Activity » Once the line with "middle mcp: (414, 250)" is found in the entries below, repeat it and each following line exactly, up to and including the line with "ring dip: (329, 335)". Add no other lines.

Data supplied »

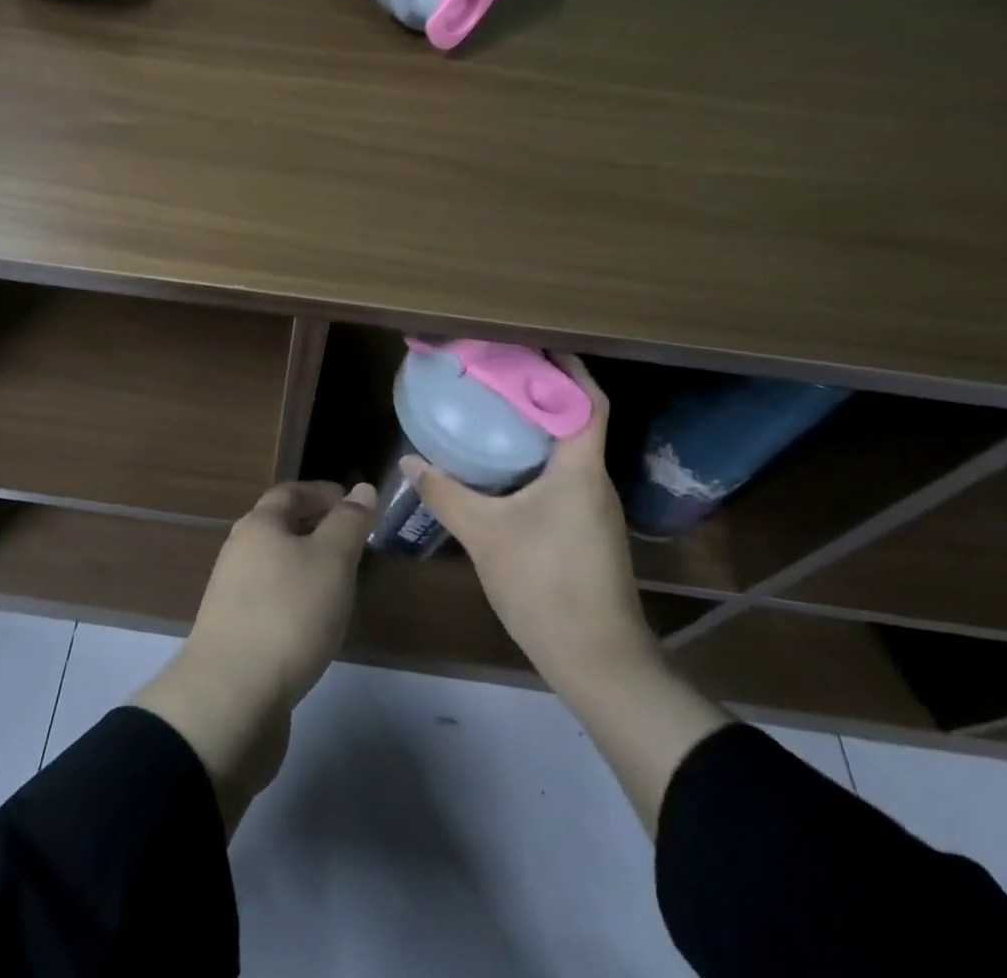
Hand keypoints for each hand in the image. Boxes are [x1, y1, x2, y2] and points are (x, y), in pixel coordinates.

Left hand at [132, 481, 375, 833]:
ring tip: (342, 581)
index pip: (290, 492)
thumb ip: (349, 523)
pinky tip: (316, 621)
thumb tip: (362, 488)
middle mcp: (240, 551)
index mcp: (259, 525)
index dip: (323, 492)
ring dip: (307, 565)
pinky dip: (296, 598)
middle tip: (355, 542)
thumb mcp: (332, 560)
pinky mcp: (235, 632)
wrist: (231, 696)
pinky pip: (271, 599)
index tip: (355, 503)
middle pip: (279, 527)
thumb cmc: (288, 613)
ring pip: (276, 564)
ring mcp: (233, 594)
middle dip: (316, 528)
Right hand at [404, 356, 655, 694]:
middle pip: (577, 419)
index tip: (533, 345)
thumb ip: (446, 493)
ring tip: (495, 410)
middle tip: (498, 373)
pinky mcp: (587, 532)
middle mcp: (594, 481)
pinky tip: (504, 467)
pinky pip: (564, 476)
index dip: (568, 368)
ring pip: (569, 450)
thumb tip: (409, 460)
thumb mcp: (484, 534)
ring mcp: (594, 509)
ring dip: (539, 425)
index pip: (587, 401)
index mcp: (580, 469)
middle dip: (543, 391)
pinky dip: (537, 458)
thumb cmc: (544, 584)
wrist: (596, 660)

...

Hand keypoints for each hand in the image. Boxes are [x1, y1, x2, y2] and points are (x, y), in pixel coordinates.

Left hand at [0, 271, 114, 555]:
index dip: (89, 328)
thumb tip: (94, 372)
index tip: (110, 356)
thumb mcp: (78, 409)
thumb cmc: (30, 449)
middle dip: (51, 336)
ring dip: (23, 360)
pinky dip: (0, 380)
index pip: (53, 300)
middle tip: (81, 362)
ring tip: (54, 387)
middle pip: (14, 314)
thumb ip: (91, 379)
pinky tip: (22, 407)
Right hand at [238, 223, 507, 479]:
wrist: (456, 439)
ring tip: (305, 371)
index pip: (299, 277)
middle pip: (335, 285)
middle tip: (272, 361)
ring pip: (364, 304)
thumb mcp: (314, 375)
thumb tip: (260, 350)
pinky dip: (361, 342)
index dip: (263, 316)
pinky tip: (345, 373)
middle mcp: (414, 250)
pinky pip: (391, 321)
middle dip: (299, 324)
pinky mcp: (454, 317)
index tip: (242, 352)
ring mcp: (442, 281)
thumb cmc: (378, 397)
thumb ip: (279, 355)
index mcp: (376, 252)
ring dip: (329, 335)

Solution for this task »
middle mcp: (414, 250)
pinky pip: (391, 321)
middle dip: (299, 324)
pinky mcp: (454, 317)
index tip: (242, 352)
ring mcp: (442, 281)
thumb cmc: (378, 397)
thumb ip: (279, 355)
index mcp: (376, 252)
ring dip: (329, 335)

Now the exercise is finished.